= PET response criteria in solid tumors =

PET response criteria in solid tumors (PERCIST) is a set of rules that define when tumors in cancer patients improve ("respond"), stay the same ("stabilize"), or worsen ("progress") during treatment, using positron emission tomography (PET). The criteria were published in May 2009 in the Journal of Nuclear Medicine (JNM).
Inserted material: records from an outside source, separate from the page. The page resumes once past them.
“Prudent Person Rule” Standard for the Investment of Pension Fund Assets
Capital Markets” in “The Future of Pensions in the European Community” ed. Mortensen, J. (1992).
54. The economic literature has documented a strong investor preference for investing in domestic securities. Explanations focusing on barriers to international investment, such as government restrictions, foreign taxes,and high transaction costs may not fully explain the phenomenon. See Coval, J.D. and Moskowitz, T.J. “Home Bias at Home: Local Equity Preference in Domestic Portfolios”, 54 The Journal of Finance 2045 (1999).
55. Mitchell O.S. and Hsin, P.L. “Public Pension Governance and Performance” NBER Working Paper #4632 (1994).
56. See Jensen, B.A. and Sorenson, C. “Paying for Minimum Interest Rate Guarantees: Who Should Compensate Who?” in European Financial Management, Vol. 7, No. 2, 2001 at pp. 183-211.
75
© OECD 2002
A pooled analysis from 2016 concluded that its application may give rather different results from RECIST, and might be a more suitable tool for understanding tumor response to treatment.

==Details==
Complete metabolic response (CMR)
- Complete resolution of 18F-FDG uptake within the measurable target lesion so that it is less than mean liver activity and at the level of surrounding background blood pool activity.
- Disappearance of all other lesions to background blood pool levels.
- No new suspicious 18F-FDG avid lesions.
- If progression by RECIST must verify with follow up

Partial metabolic response (PMR)
- Reduction of a minimum of 30% in target measurable tumor 18F-FDG SUL peak, with absolute drop in SUL of at least 0.8 SUL units.
- No increase >30% of SUL or size in all other lesions
- No new lesions

Stable metabolic disease (SMD)
- Not CMR, PMR, or Progressive metabolic disease (PMD)
- No new lesions

Progressive metabolic disease (PMD)
- >30% increase in 18F-FDG SUL peak, with >0.8 SUL units increase in tumor SUV peak from the baseline scan in pattern typical of tumor and not of infection/treatment effect.
- or Visible increase in the extent of 18F-FDG tumor uptake.
- or New 18F-FDG avid lesions which are typical of cancer and not related to treatment effect or infection.